**What needs to be done**. Reproduce the material below line for line, with no changes to any field or value.

- - - -

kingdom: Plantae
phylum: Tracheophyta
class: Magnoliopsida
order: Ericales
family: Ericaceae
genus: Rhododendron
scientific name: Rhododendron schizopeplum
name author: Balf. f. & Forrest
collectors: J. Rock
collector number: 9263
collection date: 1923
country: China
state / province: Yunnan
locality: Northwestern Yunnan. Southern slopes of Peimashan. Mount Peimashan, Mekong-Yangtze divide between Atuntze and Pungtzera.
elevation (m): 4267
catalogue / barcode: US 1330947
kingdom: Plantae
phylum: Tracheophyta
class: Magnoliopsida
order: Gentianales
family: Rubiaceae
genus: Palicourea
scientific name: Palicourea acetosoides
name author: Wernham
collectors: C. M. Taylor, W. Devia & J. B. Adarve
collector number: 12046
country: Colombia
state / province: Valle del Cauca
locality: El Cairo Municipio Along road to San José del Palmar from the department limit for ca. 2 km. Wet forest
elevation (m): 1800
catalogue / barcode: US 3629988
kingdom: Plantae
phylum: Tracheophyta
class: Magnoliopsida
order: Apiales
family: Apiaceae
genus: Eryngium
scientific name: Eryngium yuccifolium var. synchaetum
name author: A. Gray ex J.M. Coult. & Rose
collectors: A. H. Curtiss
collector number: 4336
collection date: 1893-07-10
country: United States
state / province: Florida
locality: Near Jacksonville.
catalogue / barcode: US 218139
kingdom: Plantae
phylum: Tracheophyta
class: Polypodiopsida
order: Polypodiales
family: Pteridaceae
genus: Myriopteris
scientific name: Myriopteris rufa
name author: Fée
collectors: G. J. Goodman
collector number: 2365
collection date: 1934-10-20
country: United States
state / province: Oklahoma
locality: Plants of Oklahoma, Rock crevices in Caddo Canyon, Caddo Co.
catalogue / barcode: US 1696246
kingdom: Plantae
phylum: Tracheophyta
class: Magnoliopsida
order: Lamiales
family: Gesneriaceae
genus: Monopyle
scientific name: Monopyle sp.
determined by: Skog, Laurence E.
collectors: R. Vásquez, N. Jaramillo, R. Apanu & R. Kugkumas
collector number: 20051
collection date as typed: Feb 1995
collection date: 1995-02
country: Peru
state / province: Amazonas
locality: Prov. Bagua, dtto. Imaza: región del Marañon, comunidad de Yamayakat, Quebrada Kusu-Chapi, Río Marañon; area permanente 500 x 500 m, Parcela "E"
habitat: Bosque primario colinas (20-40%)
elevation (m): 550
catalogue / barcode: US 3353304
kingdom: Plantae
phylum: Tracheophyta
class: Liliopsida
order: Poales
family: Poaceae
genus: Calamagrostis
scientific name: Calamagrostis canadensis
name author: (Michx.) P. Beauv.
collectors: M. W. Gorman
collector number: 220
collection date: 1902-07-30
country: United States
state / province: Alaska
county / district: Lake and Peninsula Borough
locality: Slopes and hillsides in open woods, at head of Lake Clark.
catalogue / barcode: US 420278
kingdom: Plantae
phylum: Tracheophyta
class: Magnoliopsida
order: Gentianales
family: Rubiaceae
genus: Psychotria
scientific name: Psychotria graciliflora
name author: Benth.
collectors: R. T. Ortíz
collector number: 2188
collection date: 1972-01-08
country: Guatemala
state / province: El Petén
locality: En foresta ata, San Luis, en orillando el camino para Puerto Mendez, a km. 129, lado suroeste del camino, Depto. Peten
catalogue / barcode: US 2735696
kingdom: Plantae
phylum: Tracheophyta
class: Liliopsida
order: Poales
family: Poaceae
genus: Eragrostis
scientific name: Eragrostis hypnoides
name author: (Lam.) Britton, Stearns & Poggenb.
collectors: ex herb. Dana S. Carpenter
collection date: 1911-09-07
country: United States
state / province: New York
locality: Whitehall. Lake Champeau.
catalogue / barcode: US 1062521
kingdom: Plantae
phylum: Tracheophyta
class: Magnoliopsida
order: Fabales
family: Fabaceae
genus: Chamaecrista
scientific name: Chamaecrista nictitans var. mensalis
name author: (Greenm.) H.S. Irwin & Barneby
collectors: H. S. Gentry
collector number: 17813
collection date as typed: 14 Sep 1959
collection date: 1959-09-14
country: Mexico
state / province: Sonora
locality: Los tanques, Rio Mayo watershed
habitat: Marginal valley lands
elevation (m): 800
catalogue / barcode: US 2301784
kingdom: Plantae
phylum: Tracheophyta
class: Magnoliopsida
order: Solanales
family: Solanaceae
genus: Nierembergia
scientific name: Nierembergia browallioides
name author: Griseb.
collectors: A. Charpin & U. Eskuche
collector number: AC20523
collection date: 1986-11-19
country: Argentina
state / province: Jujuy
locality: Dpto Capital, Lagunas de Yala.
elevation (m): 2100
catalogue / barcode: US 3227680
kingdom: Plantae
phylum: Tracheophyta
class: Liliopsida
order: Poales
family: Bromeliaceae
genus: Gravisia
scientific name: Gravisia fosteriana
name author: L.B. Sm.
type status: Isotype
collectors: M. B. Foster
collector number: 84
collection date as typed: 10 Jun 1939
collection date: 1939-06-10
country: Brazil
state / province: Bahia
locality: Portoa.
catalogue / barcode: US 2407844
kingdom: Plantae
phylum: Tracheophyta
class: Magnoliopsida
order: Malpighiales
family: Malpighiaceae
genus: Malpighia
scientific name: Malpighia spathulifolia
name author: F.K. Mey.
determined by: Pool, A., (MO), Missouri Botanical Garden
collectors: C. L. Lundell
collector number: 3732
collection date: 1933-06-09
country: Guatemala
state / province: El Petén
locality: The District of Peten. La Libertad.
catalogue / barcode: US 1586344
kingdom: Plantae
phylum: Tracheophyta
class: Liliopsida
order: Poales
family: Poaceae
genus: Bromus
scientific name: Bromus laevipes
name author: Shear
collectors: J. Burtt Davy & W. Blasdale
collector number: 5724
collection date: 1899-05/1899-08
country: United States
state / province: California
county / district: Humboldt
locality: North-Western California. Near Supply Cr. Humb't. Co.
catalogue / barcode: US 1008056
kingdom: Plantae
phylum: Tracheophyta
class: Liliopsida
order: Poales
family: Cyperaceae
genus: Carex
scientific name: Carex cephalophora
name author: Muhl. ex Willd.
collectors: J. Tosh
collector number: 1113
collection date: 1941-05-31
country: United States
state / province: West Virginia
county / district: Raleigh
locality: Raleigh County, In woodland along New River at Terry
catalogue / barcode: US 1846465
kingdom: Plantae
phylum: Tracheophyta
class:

- - - -

**Solution below**.
kingdom: Plantae
phylum: Tracheophyta
class: Magnoliopsida
order: Ericales
family: Ericaceae
genus: Rhododendron
scientific name: Rhododendron schizopeplum
name author: Balf. f. & Forrest
collectors: J. Rock
collector number: 9263
collection date: 1923
country: China
state / province: Yunnan
locality: Northwestern Yunnan. Southern slopes of Peimashan. Mount Peimashan, Mekong-Yangtze divide between Atuntze and Pungtzera.
elevation (m): 4267
catalogue / barcode: US 1330947
kingdom: Plantae
phylum: Tracheophyta
class: Magnoliopsida
order: Gentianales
family: Rubiaceae
genus: Palicourea
scientific name: Palicourea acetosoides
name author: Wernham
collectors: C. M. Taylor, W. Devia & J. B. Adarve
collector number: 12046
country: Colombia
state / province: Valle del Cauca
locality: El Cairo Municipio Along road to San José del Palmar from the department limit for ca. 2 km. Wet forest
elevation (m): 1800
catalogue / barcode: US 3629988
kingdom: Plantae
phylum: Tracheophyta
class: Magnoliopsida
order: Apiales
family: Apiaceae
genus: Eryngium
scientific name: Eryngium yuccifolium var. synchaetum
name author: A. Gray ex J.M. Coult. & Rose
collectors: A. H. Curtiss
collector number: 4336
collection date: 1893-07-10
country: United States
state / province: Florida
locality: Near Jacksonville.
catalogue / barcode: US 218139
kingdom: Plantae
phylum: Tracheophyta
class: Polypodiopsida
order: Polypodiales
family: Pteridaceae
genus: Myriopteris
scientific name: Myriopteris rufa
name author: Fée
collectors: G. J. Goodman
collector number: 2365
collection date: 1934-10-20
country: United States
state / province: Oklahoma
locality: Plants of Oklahoma, Rock crevices in Caddo Canyon, Caddo Co.
catalogue / barcode: US 1696246
kingdom: Plantae
phylum: Tracheophyta
class: Magnoliopsida
order: Lamiales
family: Gesneriaceae
genus: Monopyle
scientific name: Monopyle sp.
determined by: Skog, Laurence E.
collectors: R. Vásquez, N. Jaramillo, R. Apanu & R. Kugkumas
collector number: 20051
collection date as typed: Feb 1995
collection date: 1995-02
country: Peru
state / province: Amazonas
locality: Prov. Bagua, dtto. Imaza: región del Marañon, comunidad de Yamayakat, Quebrada Kusu-Chapi, Río Marañon; area permanente 500 x 500 m, Parcela "E"
habitat: Bosque primario colinas (20-40%)
elevation (m): 550
catalogue / barcode: US 3353304
kingdom: Plantae
phylum: Tracheophyta
class: Liliopsida
order: Poales
family: Poaceae
genus: Calamagrostis
scientific name: Calamagrostis canadensis
name author: (Michx.) P. Beauv.
collectors: M. W. Gorman
collector number: 220
collection date: 1902-07-30
country: United States
state / province: Alaska
county / district: Lake and Peninsula Borough
locality: Slopes and hillsides in open woods, at head of Lake Clark.
catalogue / barcode: US 420278
kingdom: Plantae
phylum: Tracheophyta
class: Magnoliopsida
order: Gentianales
family: Rubiaceae
genus: Psychotria
scientific name: Psychotria graciliflora
name author: Benth.
collectors: R. T. Ortíz
collector number: 2188
collection date: 1972-01-08
country: Guatemala
state / province: El Petén
locality: En foresta ata, San Luis, en orillando el camino para Puerto Mendez, a km. 129, lado suroeste del camino, Depto. Peten
catalogue / barcode: US 2735696
kingdom: Plantae
phylum: Tracheophyta
class: Liliopsida
order: Poales
family: Poaceae
genus: Eragrostis
scientific name: Eragrostis hypnoides
name author: (Lam.) Britton, Stearns & Poggenb.
collectors: ex herb. Dana S. Carpenter
collection date: 1911-09-07
country: United States
state / province: New York
locality: Whitehall. Lake Champeau.
catalogue / barcode: US 1062521
kingdom: Plantae
phylum: Tracheophyta
class: Magnoliopsida
order: Fabales
family: Fabaceae
genus: Chamaecrista
scientific name: Chamaecrista nictitans var. mensalis
name author: (Greenm.) H.S. Irwin & Barneby
collectors: H. S. Gentry
collector number: 17813
collection date as typed: 14 Sep 1959
collection date: 1959-09-14
country: Mexico
state / province: Sonora
locality: Los tanques, Rio Mayo watershed
habitat: Marginal valley lands
elevation (m): 800
catalogue / barcode: US 2301784
kingdom: Plantae
phylum: Tracheophyta
class: Magnoliopsida
order: Solanales
family: Solanaceae
genus: Nierembergia
scientific name: Nierembergia browallioides
name author: Griseb.
collectors: A. Charpin & U. Eskuche
collector number: AC20523
collection date: 1986-11-19
country: Argentina
state / province: Jujuy
locality: Dpto Capital, Lagunas de Yala.
elevation (m): 2100
catalogue / barcode: US 3227680
kingdom: Plantae
phylum: Tracheophyta
class: Liliopsida
order: Poales
family: Bromeliaceae
genus: Gravisia
scientific name: Gravisia fosteriana
name author: L.B. Sm.
type status: Isotype
collectors: M. B. Foster
collector number: 84
collection date as typed: 10 Jun 1939
collection date: 1939-06-10
country: Brazil
state / province: Bahia
locality: Portoa.
catalogue / barcode: US 2407844
kingdom: Plantae
phylum: Tracheophyta
class: Magnoliopsida
order: Malpighiales
family: Malpighiaceae
genus: Malpighia
scientific name: Malpighia spathulifolia
name author: F.K. Mey.
determined by: Pool, A., (MO), Missouri Botanical Garden
collectors: C. L. Lundell
collector number: 3732
collection date: 1933-06-09
country: Guatemala
state / province: El Petén
locality: The District of Peten. La Libertad.
catalogue / barcode: US 1586344
kingdom: Plantae
phylum: Tracheophyta
class: Liliopsida
order: Poales
family: Poaceae
genus: Bromus
scientific name: Bromus laevipes
name author: Shear
collectors: J. Burtt Davy & W. Blasdale
collector number: 5724
collection date: 1899-05/1899-08
country: United States
state / province: California
county / district: Humboldt
locality: North-Western California. Near Supply Cr. Humb't. Co.
catalogue / barcode: US 1008056
kingdom: Plantae
phylum: Tracheophyta
class: Liliopsida
order: Poales
family: Cyperaceae
genus: Carex
scientific name: Carex cephalophora
name author: Muhl. ex Willd.
collectors: J. Tosh
collector number: 1113
collection date: 1941-05-31
country: United States
state / province: West Virginia
county / district: Raleigh
locality: Raleigh County, In woodland along New River at Terry
catalogue / barcode: US 1846465
kingdom: Plantae
phylum: Tracheophyta
class:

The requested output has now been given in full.